インナー・アダルト/テリー・ローチ
お姉さんのマギー(2017年に他界)と、妹のサジーとともにザ・ローチズとして活動していたローチ三姉妹の真ん中、テリー・ローチの最新ソロ・アルバムが届いた。1970年代から2000年代にかけて、マギーとともに各地のコーヒーハウス・サーキットで録音したライヴ音源を収めたオーディオ・ブック『キン・ヤ・シー・ザット・サン』を2022年にリリースしているけれど、ソロ名義では2015年の『インプリント』以来。
といっても、これももともとは特にアルバムを作ろうと思っていたわけではなく、ここ数年で書きためた新曲をとりあえず記録したいということで、去年の9月に録音された音源たちらしい。どこのレコード会社ともエージェントとも契約しておらず、マネージャーもいない状態。なので、現在住んでいるヴァージン諸島のご近所さんでもあるオレンジ・ピールズのアレン・クラップのおうちを訪れて、そこで宅録させてもらったのだとか。
ちょうどハリケーンの季節だったとかで、外で風が吹き荒れる中、ひとりでアコースティック・ギターを弾いて、歌ったという全13曲だ。

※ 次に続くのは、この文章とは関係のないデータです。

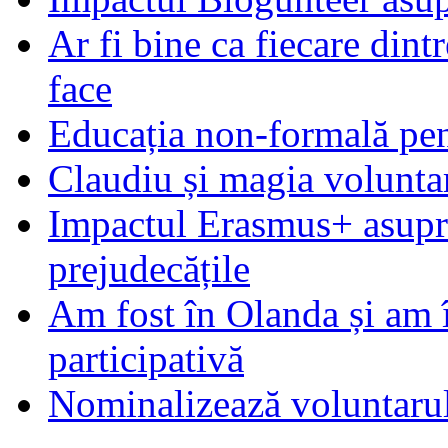
Ar fi bine ca fiecare dintr
face
Educația non-formală pen
Claudiu și magia voluntar
Impactul Erasmus+ asupra t
prejudecățile
Am fost în Olanda și am 
participativă
Nominalizează voluntarul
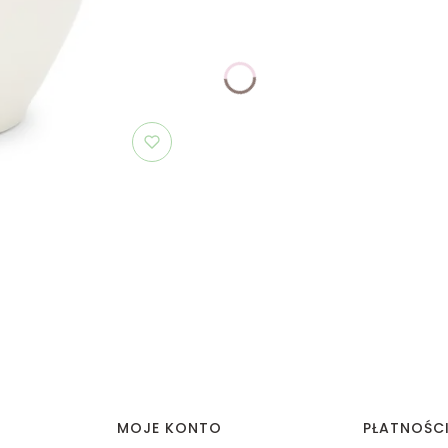
MOJE KONTO
PŁATNOŚC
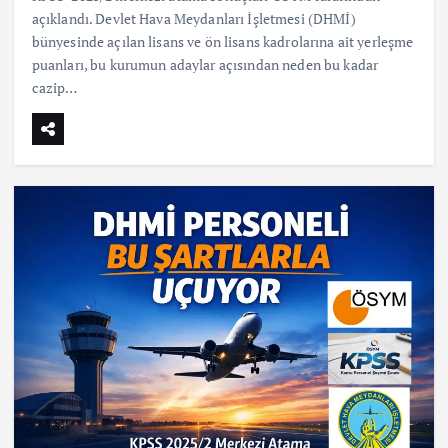
açıklandı. Devlet Hava Meydanları İşletmesi (DHMİ)
bünyesinde açılan lisans ve ön lisans kadrolarına ait yerleşme
puanları, bu kurumun adaylar açısından neden bu kadar
cazip…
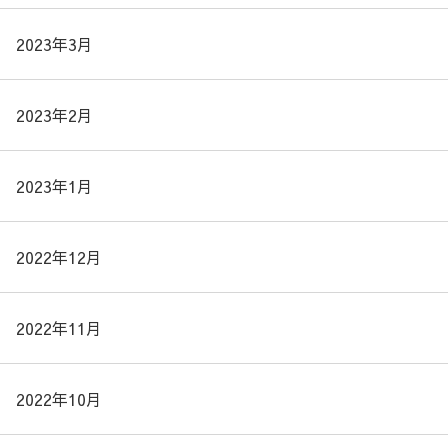
2023年3月
2023年2月
2023年1月
2022年12月
2022年11月
2022年10月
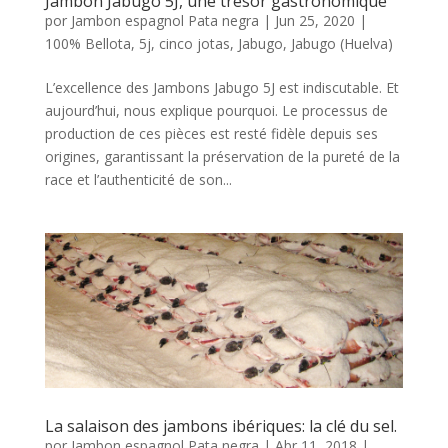
Jambon Jabugo 5J, une trèsor gastronomique
por
Jambon espagnol Pata negra
|
Jun 25, 2020
|
100% Bellota
,
5j
,
cinco jotas
,
Jabugo
,
Jabugo (Huelva)
L’excellence des Jambons Jabugo 5J est indiscutable. Et
aujourd’hui, nous explique pourquoi. Le processus de
production de ces pièces est resté fidèle depuis ses
origines, garantissant la préservation de la pureté de la
race et l’authenticité de son...
La salaison des jambons ibériques: la clé du sel.
por
Jambon espagnol Pata negra
|
Abr 11, 2018
|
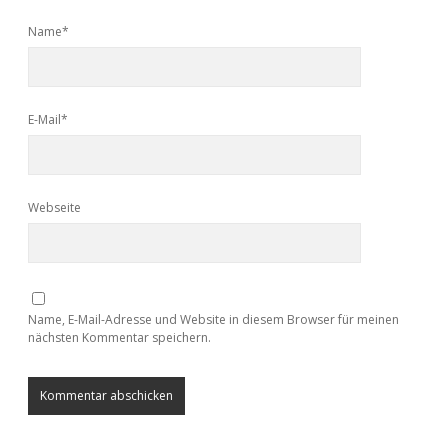
Name*
E-Mail*
Webseite
Name, E-Mail-Adresse und Website in diesem Browser für meinen
nächsten Kommentar speichern.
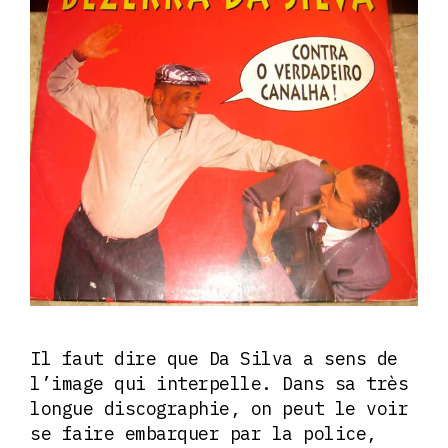
Il faut dire que Da Silva a sens de
l’image qui interpelle. Dans sa très
longue discographie, on peut le voir
se faire embarquer par la police,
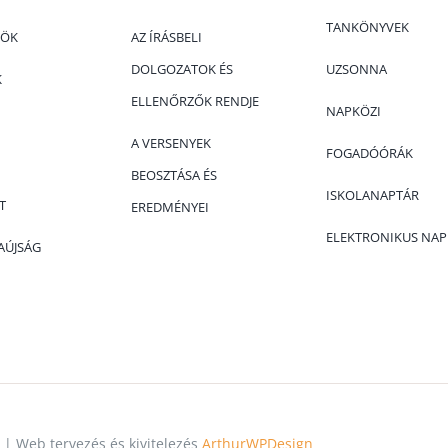
TANKÖNYVEK
KÖK
AZ ÍRÁSBELI
DOLGOZATOK ÉS
UZSONNA
K
ELLENŐRZŐK RENDJE
NAPKÖZI
A VERSENYEK
FOGADÓÓRÁK
BEOSZTÁSA ÉS
ISKOLANAPTÁR
T
EREDMÉNYEI
ELEKTRONIKUS NA
LAÚJSÁG
 | Web tervezés és kivitelezés
ArthurWPDesign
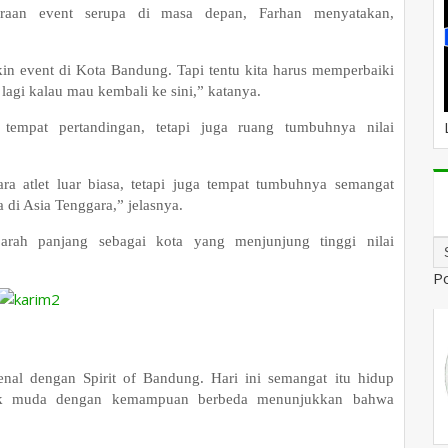
raan event serupa di masa depan, Farhan menyatakan,
n event di Kota Bandung. Tapi tentu kita harus memperbaiki
lagi kalau mau kembali ke sini,” katanya.
empat pertandingan, tetapi juga ruang tumbuhnya nilai
ra atlet luar biasa, tetapi juga tempat tumbuhnya semangat
a di Asia Tenggara,” jelasnya.
arah panjang sebagai kota yang menjunjung tinggi nilai
P
nal dengan Spirit of Bandung. Hari ini semangat itu hidup
anak muda dengan kemampuan berbeda menunjukkan bahwa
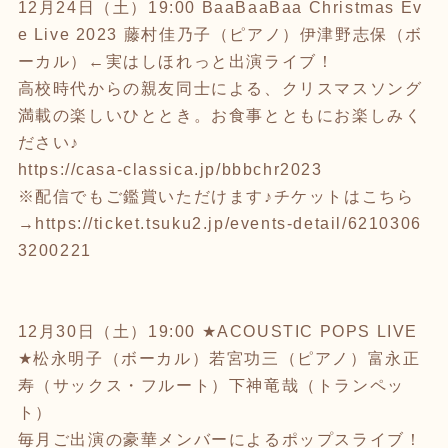
12
月
24
日（土）
19:00 BaaBaaBaa Christmas Ev
e Live 2023
藤村佳乃子（ピアノ）伊津野志保（ボ
ーカル）←実はしほれっと出演ライブ！
高校時代からの親友同士による、クリスマスソング
満載の楽しいひととき。お食事とともにお楽しみく
ださい♪
https://casa-classica.jp/bbbchr2023
※配信でもご鑑賞いただけます♪チケットはこちら
→https://ticket.tsuku2.jp/events-detail/6210306
3200221
12
月
30
日（土）
19:00 ★ACOUSTIC POPS LIVE
★
松永明子（ボーカル）若宮功三（ピアノ）富永正
寿（サックス・フルート）下神竜哉（トランペッ
ト）
毎月ご出演の豪華メンバーによるポップスライブ！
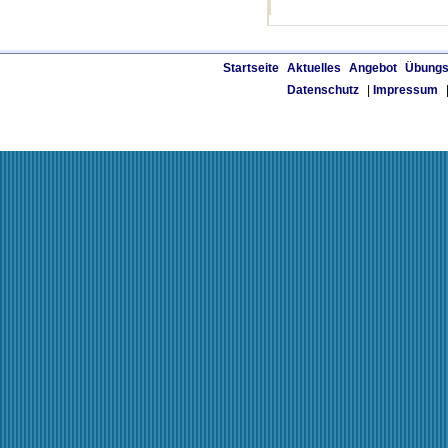
Startseite
Aktuelles
Angebot
Übungs
Datenschutz
|
Impressum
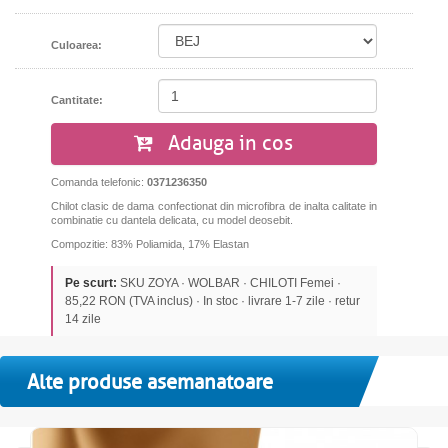
Culoarea:
Cantitate:
Adauga in cos
Comanda telefonic:
0371236350
Chilot clasic de dama confectionat din microfibra de inalta calitate in
combinatie cu dantela delicata, cu model deosebit.
Compozitie: 83% Poliamida, 17% Elastan
Pe scurt:
SKU ZOYA · WOLBAR · CHILOTI Femei ·
85,22 RON (TVA inclus) · In stoc · livrare 1-7 zile · retur
14 zile
Alte produse asemanatoare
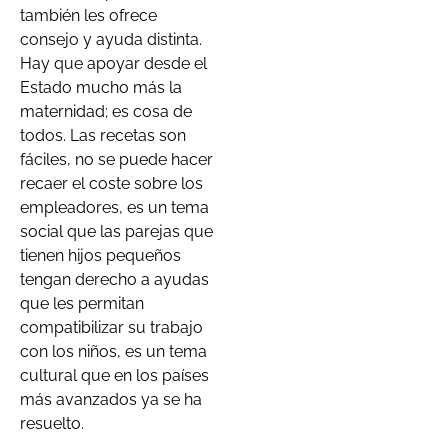
también les ofrece
consejo y ayuda distinta.
Hay que apoyar desde el
Estado mucho más la
maternidad; es cosa de
todos. Las recetas son
fáciles, no se puede hacer
recaer el coste sobre los
empleadores, es un tema
social que las parejas que
tienen hijos pequeños
tengan derecho a ayudas
que les permitan
compatibilizar su trabajo
con los niños, es un tema
cultural que en los países
más avanzados ya se ha
resuelto.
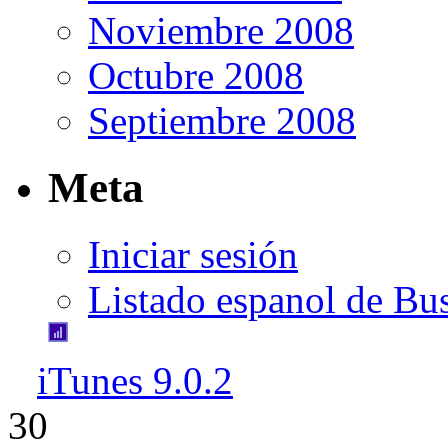
Noviembre 2008
Octubre 2008
Septiembre 2008
Meta
Iniciar sesión
Listado espanol de Bu
iTunes 9.0.2
30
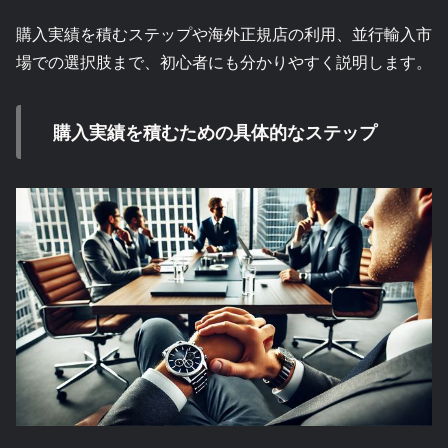
購入実績を積むステップや海外正規店の利用、並行輸入市
場での選択肢まで、初心者にも分かりやすく説明します。
購入実績を積むための具体的なステップ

なんでもテリーさん、パンデミック期間を利用して、過去自分に影響を与えた様々な人たちにファンレターを出していたらしい。そのうちのひとりが作家であり牧師でもあるジェイムス・マーティン師。彼は以前、古いキャロル「ウェンセスラスはよい王様(Good King Wenceslas)」のローチズによるカヴァー・ヴァージョンについて熱く語ったビデオをYouTubeに投稿しており、それを見て以来、テリーさんは彼のことが気になっていたのだという。
で、テリーさんがEメールを出したところ、彼も返信をしてくれて。それをきっかけに交流を深めた二人は「ア・ニュー・セレニティ・プレイヤー」なる曲を共作。“神様、私がけっして変えることができない人々を受け入れるための平穏をお与えください…”というフレーズで静かに歌い出されるセイクレッド・ソングで。“そして最後、神はただ沈黙するという知恵を私にお与えになった…”とか、なんというか、こう、様々な価値観とか情報とかが乱雑に錯綜するSNS時代ならではの切々たる祈りのようなナンバーに仕上がっている。
この曲が去年の春、YouTubeとかで公開されたのだけれど。それを中心に編まれた1枚という感じ。これだけがテリーとマーティン師の共作で。あとはすべてテリー単独の自作曲だ。
“油断しないで、怪物が戻ってくるわ/つま先立ちになって、世の中に渦巻く甘い歓喜の声に耳を貸してはいけない”と歌われる「ジ・アフターマス・オヴ・ヴィクトリー」はトランプのことを歌っているのかな。かつて民主党のケリー大統領候補を応援する曲を発表したこともあるローチ姉妹ならでは。
ラストの「ノット・ファニー」という曲は、それまでテリーさんひとりのギター弾き語りで展開してきた中、突然押し寄せる喧噪にまぎれて、“笑えないことはわかっているけれど、それでもね…”というひとことで終わっていくのだった。71歳の深い孤独感。毅然とした反骨心。決意。そして祈り。様々な表現にはっとさせられるばかりです。
フィジカルは今のところ見かけてません。とりあえずはデジタル・リリースのみ。7月になるとテリーさんが歌詞に絵を添えた詩集のような同名の本も出るみたい。この本からはQRコードで曲をストリーミングすることができるのだとか。